Similarly, you can use an int (or long) to represent a Date object, providing appropriate calculations to access and update the values, thus saving an object and the associated garbage overhead. Of course, you have a different runtime overhead instead, as those conversion calculations may take up more time.

A more extreme version of this technique is to use arrays to map objects: for example, see Section 11.10. Toward the end of that example, one version of the class gets rid of node objects completely, using a large array to map and maintain all instances and instance variables. This leads to a large improvement in performance at all stages of the object life cycle. Of course, this technique is a specialized one that should not be used generically throughout your application, or you will end up with unmaintainable code. It should be used only when called for (and when it can be completely encapsulated). A simple example is for the class defined as:

class MyClass
{
  int x;
  boolean y;
}

This class has an associated collection class that seems to hold an array of MyClass objects, but actually holds arrays of instance variables of the MyClass class:

class MyClassCollection
{
  int[  ] xs;
  boolean[  ] ys;
  public int getXForElement(int i) {return xs[i];}
  public boolean getYForElement(int i) {return ys[i];}
  //If possible avoid having to declare element access like the
  //following method:
  //public MyClass getElement(int i) {return new MyClass(xs[i], ys[i]);}
}

An extension of this technique flattens objects that have a one-to-one relationship. The classic example is a Person object that holds a Name object, consisting of first name and last name (and a collection of middle names), and an Address object, with street, number, etc. This can be collapsed down to just the Person object, with all the fields moved up to the Person class. For example, the original definition consists of three classes:

public class Person {
  private Name name;
  private Address address;
}
class Name {
  private String firstName;
  private String lastName;
  private String[  ] otherNames;
}
class Address {
  private int houseNumber;
  private String houseName;
  private String streetName;
  private String town;
  private String area;
  private String greaterArea;
  private String country;
  private String postCode;
}

These three classes collapse into one class:

public class Person {
  private String firstName;
  private String lastName;
  private String[  ] otherNames;
  private int houseNumber;
  private String houseName;
  private String streetName;
  private String town;
  private String area;
  private String greaterArea;
  private String country;
  private String postCode;
}

This results in the same data and the same functionality (assuming that Addresses and Names are not referenced by more than one Person). But now you have one object instead of three for each Person. Of course, this violates the good design of an application and should be used only when absolutely necessary, not as standard.

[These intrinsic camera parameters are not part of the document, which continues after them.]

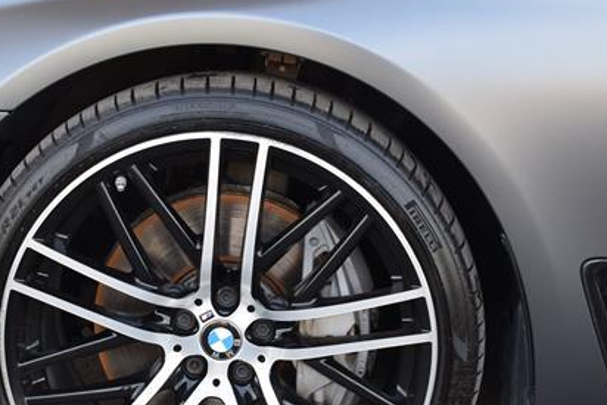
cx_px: 308
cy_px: 235
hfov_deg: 30.1
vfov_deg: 20.3
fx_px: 1130
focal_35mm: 67
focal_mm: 23
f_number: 5.6
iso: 400
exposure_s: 1/125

Finally, here are some general recommendations that help to reduce the number of unnecessary objects being generated. These recommendations should be part of your standard coding practice, not just performance-related:

  • Reduce the number of temporary objects being used, especially in loops. It is easy to use a method in a loop that has side effects such as making copies, or an accessor that returns a copy of some object you need only once.

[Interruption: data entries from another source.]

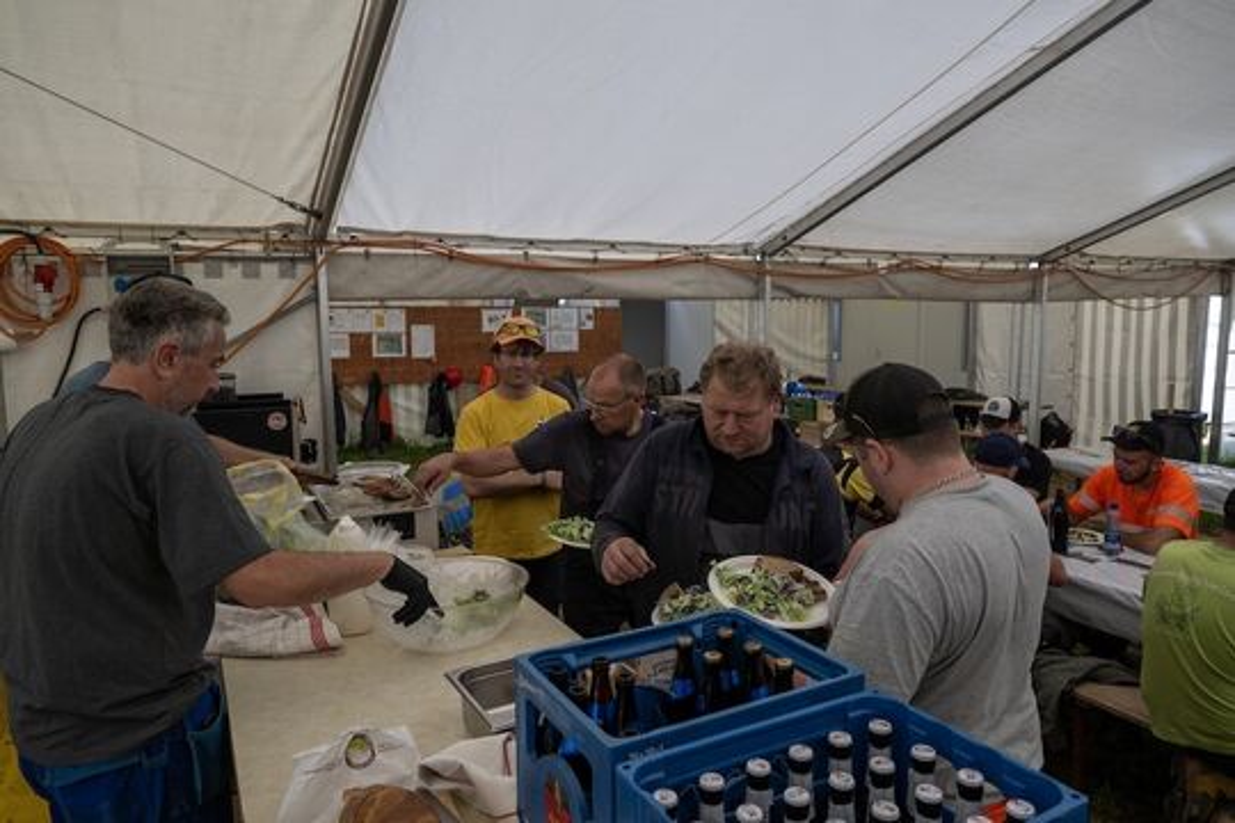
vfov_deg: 53.1
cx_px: 618
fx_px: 823
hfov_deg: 73.7
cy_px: 412
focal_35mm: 24
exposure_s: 1/400
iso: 200
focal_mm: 24
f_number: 5.6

  • Use StringBuffer in preference to the String concatenation operator (+). This is really a special case of the previous point, but needs to be emphasized.

  • Be aware of which methods alter objects directly without making copies and which ones return a copy of an object. For example, any String method that changes the string (such as String.trim( )) returns a new String object, whereas a method like Vector.setSize( ) does not return a copy. If you do not need a copy, use (or create) methods that do not return a copy of the object being operated on.

  • Avoid using generic classes that handle Object types when you are dealing with basic data types. For example, there is no need to use Vector to store ints by wrapping them in Integers. Instead, implement an IntVector class that holds the ints directly.